__Data supplied__
+--
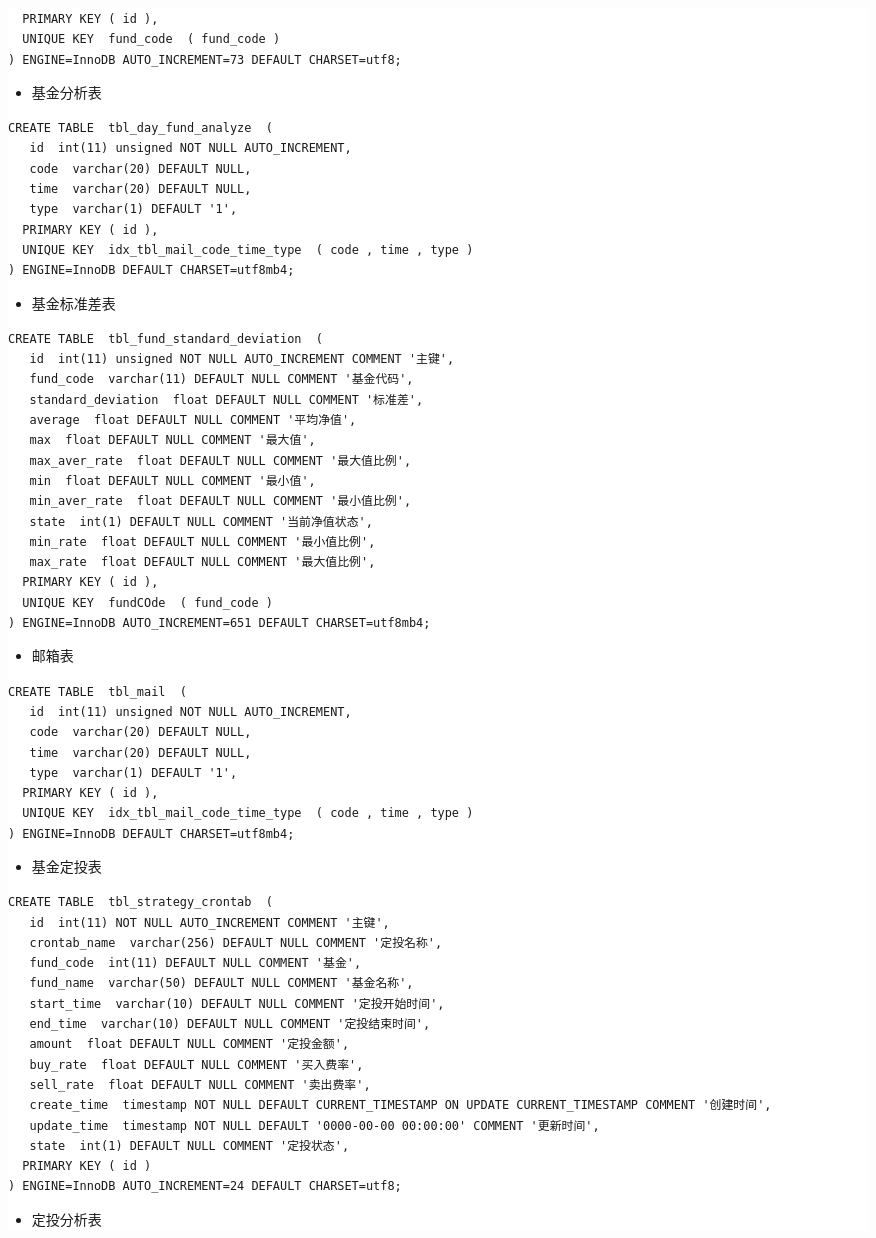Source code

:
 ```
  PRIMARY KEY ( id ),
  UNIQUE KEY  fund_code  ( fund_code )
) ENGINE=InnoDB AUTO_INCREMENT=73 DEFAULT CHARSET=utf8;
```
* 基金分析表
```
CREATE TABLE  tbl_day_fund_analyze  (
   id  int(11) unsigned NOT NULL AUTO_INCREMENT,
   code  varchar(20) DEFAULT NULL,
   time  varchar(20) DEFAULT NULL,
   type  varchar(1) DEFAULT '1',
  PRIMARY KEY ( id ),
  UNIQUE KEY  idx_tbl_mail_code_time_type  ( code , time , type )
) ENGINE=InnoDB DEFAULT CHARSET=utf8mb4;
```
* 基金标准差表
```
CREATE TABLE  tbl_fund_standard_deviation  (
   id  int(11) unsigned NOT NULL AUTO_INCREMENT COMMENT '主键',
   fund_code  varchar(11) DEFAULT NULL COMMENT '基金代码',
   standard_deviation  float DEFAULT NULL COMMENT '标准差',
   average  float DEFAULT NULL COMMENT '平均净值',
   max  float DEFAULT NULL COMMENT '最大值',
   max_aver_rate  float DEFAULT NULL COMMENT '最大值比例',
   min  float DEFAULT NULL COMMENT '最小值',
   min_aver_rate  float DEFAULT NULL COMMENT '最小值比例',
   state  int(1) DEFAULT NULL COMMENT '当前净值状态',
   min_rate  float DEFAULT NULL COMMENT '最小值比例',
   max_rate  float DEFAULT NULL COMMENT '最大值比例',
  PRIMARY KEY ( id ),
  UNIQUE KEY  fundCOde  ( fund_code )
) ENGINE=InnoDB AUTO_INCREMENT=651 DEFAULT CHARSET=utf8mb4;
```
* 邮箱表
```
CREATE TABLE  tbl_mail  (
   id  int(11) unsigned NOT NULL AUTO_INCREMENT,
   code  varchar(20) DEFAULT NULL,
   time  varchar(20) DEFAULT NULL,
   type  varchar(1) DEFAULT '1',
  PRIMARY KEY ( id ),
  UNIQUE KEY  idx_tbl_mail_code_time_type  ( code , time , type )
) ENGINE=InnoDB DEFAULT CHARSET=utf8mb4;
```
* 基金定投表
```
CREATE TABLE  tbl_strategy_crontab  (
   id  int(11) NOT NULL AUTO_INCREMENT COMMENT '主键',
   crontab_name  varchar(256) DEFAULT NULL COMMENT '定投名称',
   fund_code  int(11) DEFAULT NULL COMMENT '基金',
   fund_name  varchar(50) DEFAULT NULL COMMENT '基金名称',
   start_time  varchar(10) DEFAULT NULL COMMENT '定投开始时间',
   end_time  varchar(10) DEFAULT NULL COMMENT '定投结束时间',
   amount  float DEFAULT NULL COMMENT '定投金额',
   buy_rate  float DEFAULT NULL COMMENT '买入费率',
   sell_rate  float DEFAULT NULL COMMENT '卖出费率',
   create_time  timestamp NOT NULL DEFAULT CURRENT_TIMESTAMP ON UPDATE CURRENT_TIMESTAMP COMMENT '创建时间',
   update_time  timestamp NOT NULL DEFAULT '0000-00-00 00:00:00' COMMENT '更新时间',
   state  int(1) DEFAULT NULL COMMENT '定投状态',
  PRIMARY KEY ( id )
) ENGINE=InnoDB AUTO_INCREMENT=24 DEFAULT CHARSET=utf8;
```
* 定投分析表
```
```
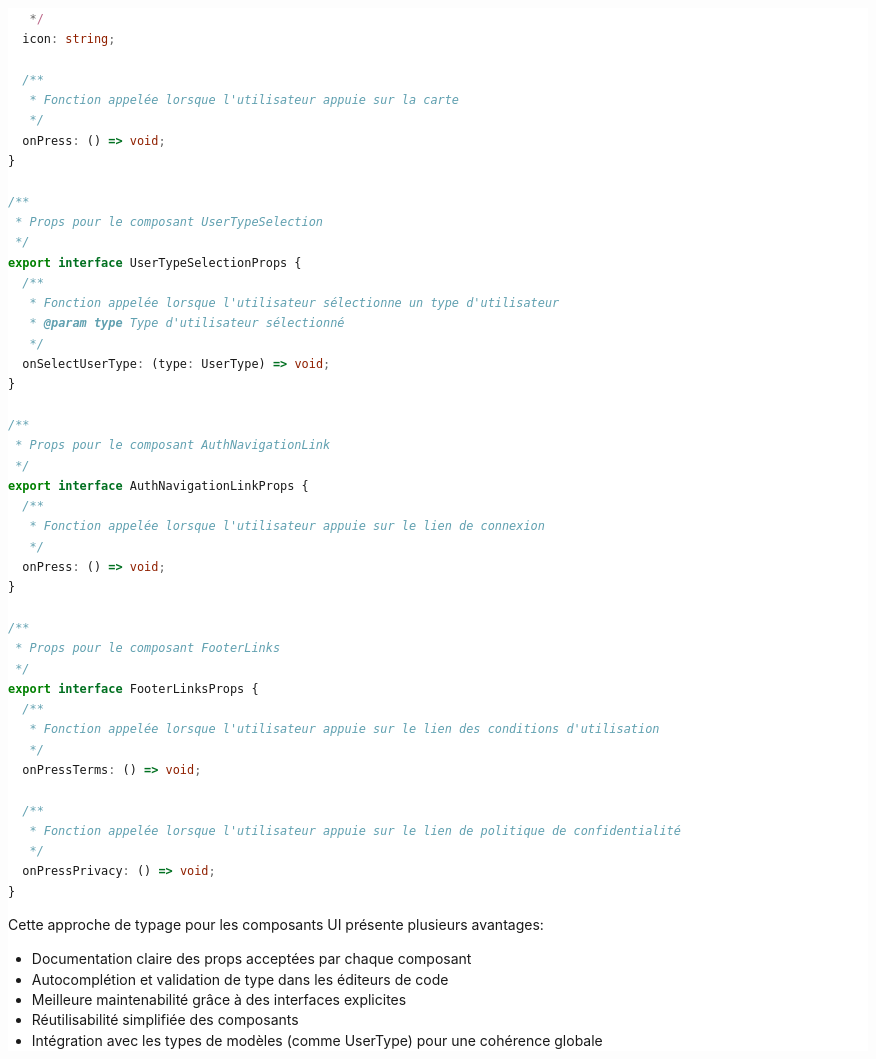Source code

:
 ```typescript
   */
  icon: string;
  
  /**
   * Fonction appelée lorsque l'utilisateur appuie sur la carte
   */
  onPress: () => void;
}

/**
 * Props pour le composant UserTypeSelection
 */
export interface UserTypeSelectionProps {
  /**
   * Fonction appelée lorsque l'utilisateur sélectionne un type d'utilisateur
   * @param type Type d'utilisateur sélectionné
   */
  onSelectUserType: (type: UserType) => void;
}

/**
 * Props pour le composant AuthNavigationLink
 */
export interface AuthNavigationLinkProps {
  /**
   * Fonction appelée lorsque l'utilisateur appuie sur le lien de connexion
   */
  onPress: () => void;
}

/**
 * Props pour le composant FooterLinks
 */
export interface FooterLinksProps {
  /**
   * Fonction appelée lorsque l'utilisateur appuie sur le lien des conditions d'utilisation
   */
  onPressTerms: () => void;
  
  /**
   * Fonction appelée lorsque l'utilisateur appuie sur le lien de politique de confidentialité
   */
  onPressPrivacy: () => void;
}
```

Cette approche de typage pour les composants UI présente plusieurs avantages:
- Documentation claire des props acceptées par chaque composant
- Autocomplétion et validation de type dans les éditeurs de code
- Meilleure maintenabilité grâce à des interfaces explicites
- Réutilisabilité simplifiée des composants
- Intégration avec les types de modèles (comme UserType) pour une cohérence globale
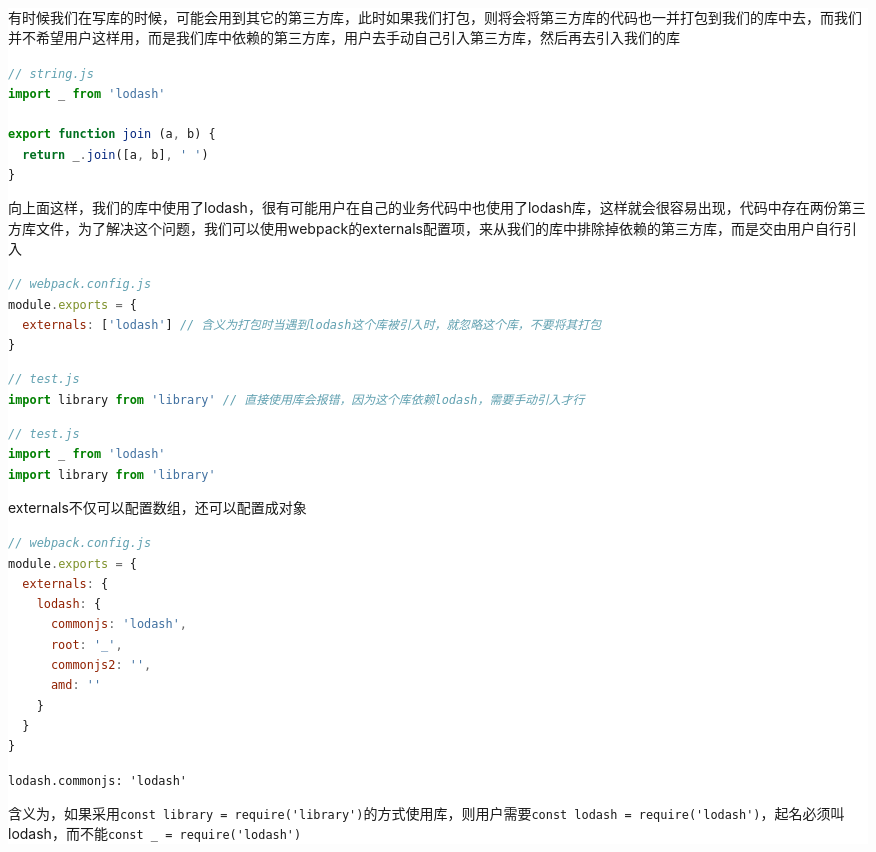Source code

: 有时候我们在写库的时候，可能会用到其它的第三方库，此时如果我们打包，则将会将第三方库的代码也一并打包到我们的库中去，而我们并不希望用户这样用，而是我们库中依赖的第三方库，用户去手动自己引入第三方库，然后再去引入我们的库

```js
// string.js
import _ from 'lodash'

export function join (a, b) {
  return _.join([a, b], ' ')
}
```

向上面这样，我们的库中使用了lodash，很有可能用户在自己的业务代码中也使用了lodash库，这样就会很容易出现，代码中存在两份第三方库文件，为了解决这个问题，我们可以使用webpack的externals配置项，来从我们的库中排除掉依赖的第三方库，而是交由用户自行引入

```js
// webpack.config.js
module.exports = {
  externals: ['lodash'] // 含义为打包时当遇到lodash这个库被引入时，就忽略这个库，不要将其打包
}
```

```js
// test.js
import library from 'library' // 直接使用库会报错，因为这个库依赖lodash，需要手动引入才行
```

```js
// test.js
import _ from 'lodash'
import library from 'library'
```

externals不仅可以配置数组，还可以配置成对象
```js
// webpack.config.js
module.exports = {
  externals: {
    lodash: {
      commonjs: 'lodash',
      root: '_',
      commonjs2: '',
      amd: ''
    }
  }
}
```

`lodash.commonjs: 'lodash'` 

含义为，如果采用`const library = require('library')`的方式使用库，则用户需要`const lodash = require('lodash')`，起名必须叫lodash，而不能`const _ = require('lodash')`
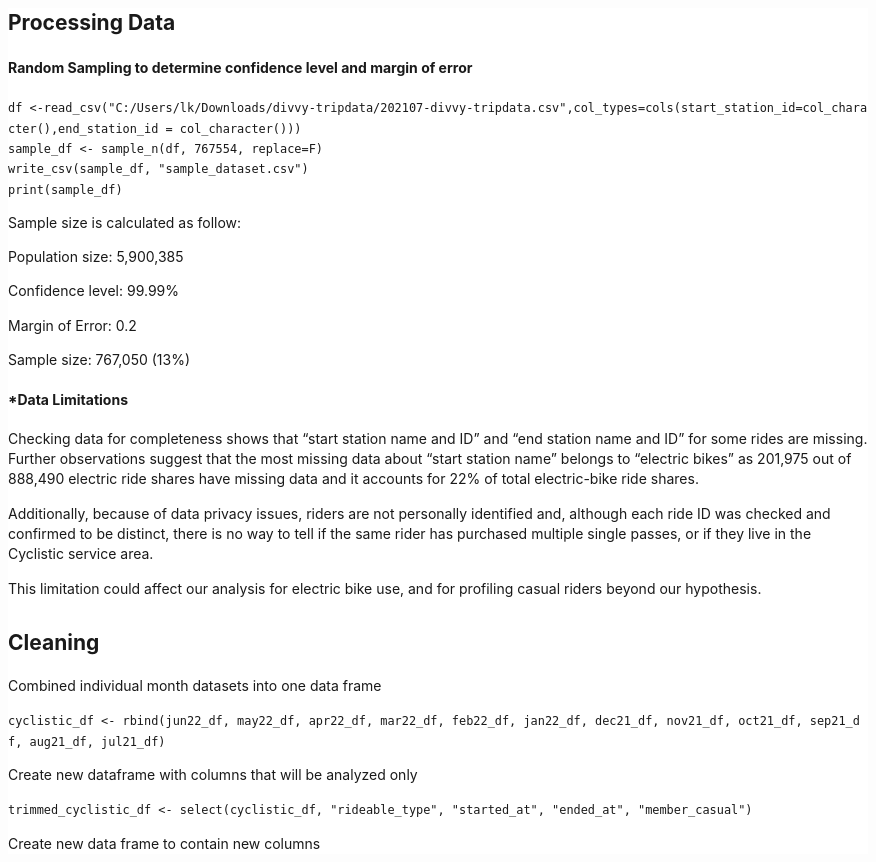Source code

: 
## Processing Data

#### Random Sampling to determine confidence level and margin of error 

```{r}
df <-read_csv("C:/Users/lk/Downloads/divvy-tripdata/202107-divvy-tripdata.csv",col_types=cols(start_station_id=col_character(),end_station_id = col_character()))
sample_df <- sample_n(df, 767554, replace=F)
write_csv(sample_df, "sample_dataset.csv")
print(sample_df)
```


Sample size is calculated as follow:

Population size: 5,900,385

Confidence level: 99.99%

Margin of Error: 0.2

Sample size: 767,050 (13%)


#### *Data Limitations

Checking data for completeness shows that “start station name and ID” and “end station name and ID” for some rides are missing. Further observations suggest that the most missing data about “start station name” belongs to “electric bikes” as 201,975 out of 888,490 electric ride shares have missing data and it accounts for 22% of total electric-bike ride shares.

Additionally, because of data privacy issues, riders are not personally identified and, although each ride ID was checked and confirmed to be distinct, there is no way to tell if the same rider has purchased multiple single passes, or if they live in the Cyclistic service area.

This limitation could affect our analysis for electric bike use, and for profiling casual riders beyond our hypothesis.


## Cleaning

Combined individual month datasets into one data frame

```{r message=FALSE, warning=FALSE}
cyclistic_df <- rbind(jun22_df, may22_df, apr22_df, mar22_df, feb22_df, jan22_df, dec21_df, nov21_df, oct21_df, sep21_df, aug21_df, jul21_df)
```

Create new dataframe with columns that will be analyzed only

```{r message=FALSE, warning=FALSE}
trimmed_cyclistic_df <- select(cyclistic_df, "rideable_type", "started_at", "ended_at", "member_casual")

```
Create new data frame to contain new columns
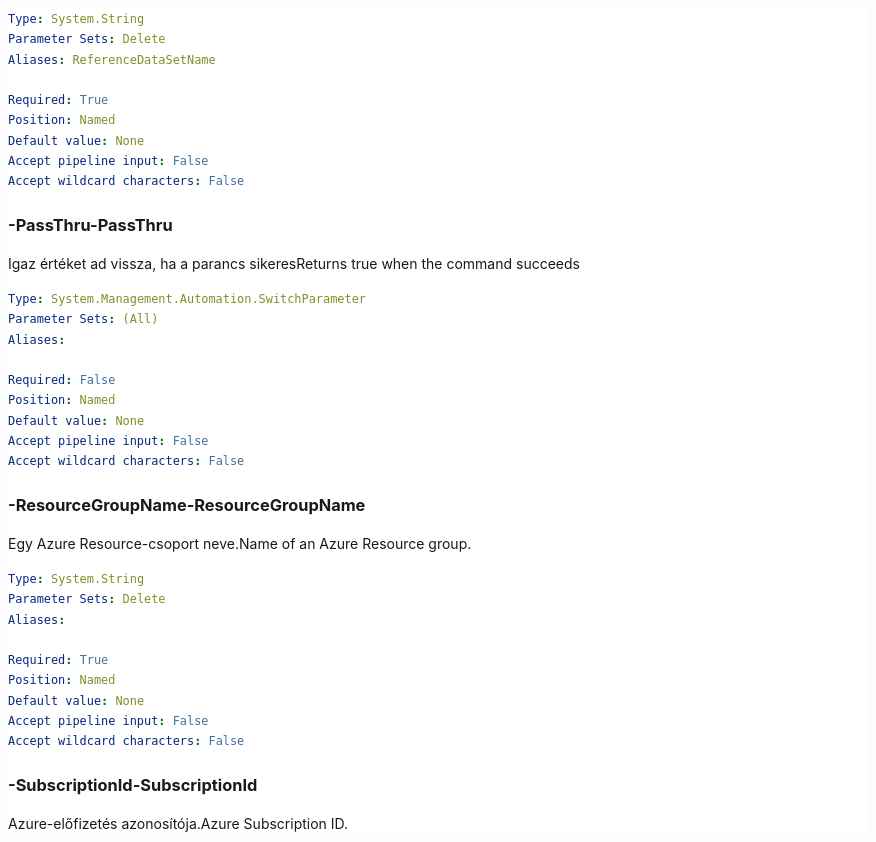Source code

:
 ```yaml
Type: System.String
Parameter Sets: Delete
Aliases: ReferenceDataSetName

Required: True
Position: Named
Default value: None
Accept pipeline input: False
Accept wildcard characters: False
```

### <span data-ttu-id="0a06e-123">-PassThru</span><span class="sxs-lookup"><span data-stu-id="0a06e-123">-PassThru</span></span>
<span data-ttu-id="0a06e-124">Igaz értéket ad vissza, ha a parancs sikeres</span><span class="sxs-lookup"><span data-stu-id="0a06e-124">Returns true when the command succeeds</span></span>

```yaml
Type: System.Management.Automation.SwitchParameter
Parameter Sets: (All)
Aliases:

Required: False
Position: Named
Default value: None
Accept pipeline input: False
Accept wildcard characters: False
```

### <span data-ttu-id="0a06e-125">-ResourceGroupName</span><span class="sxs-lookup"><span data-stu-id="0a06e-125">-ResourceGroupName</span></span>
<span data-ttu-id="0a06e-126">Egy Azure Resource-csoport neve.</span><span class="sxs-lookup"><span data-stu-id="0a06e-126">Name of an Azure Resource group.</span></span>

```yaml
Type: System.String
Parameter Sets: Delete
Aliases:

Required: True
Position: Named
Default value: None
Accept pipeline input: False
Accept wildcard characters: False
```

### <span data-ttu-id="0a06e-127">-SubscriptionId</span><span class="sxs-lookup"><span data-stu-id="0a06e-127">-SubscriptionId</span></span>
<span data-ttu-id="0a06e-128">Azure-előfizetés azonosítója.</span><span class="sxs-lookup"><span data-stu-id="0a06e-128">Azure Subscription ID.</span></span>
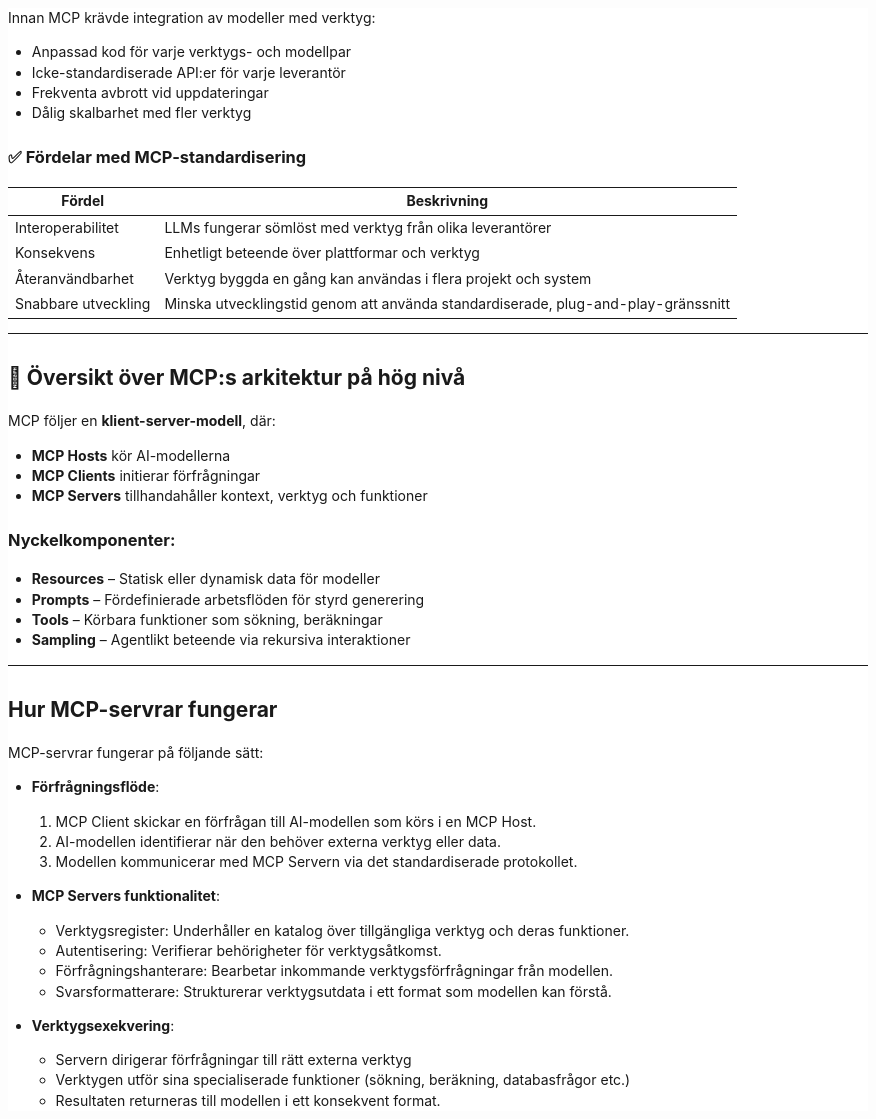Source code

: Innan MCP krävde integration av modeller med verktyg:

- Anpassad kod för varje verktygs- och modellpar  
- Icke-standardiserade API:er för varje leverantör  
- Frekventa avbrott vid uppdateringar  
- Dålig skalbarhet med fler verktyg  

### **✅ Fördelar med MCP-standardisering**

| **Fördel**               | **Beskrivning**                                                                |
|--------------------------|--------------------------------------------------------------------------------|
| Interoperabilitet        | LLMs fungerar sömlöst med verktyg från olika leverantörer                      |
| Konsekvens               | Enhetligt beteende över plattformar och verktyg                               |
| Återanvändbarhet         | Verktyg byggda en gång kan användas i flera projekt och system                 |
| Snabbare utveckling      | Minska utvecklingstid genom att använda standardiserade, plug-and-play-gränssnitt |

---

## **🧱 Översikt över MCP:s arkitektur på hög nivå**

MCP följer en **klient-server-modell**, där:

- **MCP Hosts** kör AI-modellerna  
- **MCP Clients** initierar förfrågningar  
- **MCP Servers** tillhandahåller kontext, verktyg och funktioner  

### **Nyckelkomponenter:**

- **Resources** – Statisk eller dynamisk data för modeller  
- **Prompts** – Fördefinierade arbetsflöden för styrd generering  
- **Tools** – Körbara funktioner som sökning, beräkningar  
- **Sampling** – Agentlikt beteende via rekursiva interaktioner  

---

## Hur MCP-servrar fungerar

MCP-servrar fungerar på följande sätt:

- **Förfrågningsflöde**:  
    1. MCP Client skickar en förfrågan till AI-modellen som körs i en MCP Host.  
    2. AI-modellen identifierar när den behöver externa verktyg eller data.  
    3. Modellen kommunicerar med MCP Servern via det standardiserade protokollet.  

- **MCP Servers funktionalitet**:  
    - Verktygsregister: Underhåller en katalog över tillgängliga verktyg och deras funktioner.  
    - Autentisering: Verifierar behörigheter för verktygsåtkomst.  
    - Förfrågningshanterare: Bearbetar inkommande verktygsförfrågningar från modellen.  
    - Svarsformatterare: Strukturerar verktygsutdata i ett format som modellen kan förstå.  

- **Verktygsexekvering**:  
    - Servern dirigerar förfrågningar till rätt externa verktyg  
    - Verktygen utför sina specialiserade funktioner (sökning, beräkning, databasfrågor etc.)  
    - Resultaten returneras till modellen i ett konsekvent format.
+--
__Exercise__
Taking the lines above, repeat exactly those from the line that contains "- **MCP Servers**" through the line that contains "- Förfrågningshanterare: Bearbetar", and both of those lines as well. Include nothing else.

__Final answer__
- **MCP Servers** tillhandahåller kontext, verktyg och funktioner  

### **Nyckelkomponenter:**

- **Resources** – Statisk eller dynamisk data för modeller  
- **Prompts** – Fördefinierade arbetsflöden för styrd generering  
- **Tools** – Körbara funktioner som sökning, beräkningar  
- **Sampling** – Agentlikt beteende via rekursiva interaktioner  

---

## Hur MCP-servrar fungerar

MCP-servrar fungerar på följande sätt:

- **Förfrågningsflöde**:  
    1. MCP Client skickar en förfrågan till AI-modellen som körs i en MCP Host.  
    2. AI-modellen identifierar när den behöver externa verktyg eller data.  
    3. Modellen kommunicerar med MCP Servern via det standardiserade protokollet.  

- **MCP Servers funktionalitet**:  
    - Verktygsregister: Underhåller en katalog över tillgängliga verktyg och deras funktioner.  
    - Autentisering: Verifierar behörigheter för verktygsåtkomst.  
    - Förfrågningshanterare: Bearbetar inkommande verktygsförfrågningar från modellen.  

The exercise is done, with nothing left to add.